- _Page-level text extractions_:

::::::

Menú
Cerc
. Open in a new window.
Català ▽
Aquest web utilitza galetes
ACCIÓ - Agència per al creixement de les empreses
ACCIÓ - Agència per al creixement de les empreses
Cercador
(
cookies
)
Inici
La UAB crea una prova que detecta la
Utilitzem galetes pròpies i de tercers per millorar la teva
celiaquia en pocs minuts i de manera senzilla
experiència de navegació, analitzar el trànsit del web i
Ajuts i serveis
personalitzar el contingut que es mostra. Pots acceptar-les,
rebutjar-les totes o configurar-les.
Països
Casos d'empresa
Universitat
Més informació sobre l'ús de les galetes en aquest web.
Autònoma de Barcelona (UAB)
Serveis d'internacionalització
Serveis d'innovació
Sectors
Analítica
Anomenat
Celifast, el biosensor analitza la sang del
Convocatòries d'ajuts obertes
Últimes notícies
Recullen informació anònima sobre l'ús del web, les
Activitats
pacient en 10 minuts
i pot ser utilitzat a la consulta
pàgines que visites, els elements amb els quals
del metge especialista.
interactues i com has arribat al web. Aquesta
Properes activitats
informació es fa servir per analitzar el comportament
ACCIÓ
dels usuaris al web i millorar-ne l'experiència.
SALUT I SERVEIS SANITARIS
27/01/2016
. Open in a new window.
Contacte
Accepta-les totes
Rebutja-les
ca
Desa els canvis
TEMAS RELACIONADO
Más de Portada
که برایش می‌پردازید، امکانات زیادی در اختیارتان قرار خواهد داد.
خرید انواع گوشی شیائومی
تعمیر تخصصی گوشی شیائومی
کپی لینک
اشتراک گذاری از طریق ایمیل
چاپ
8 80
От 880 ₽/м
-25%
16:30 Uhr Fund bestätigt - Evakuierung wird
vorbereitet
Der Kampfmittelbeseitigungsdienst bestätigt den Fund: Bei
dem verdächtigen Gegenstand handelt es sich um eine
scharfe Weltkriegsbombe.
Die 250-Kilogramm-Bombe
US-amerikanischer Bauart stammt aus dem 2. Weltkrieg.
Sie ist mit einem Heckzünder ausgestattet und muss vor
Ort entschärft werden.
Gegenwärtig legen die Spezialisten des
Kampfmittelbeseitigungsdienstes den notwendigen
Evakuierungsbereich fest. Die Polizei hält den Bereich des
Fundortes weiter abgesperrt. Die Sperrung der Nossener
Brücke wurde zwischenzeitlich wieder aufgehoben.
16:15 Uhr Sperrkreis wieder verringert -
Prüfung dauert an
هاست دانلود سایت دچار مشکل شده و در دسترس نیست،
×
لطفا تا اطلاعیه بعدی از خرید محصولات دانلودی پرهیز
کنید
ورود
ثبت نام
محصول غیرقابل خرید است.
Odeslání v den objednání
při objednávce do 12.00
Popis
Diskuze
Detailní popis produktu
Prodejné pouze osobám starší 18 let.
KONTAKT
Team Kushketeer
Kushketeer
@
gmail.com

::::::

- _Work task_: Reproduce exactly every line from the beginning of the records up to and including the line with "Autònoma de Barcelona (UAB)".

- _Your response_:
Menú
Cerc
. Open in a new window.
Català ▽
Aquest web utilitza galetes
ACCIÓ - Agència per al creixement de les empreses
ACCIÓ - Agència per al creixement de les empreses
Cercador
(
cookies
)
Inici
La UAB crea una prova que detecta la
Utilitzem galetes pròpies i de tercers per millorar la teva
celiaquia en pocs minuts i de manera senzilla
experiència de navegació, analitzar el trànsit del web i
Ajuts i serveis
personalitzar el contingut que es mostra. Pots acceptar-les,
rebutjar-les totes o configurar-les.
Països
Casos d'empresa
Universitat
Més informació sobre l'ús de les galetes en aquest web.
Autònoma de Barcelona (UAB)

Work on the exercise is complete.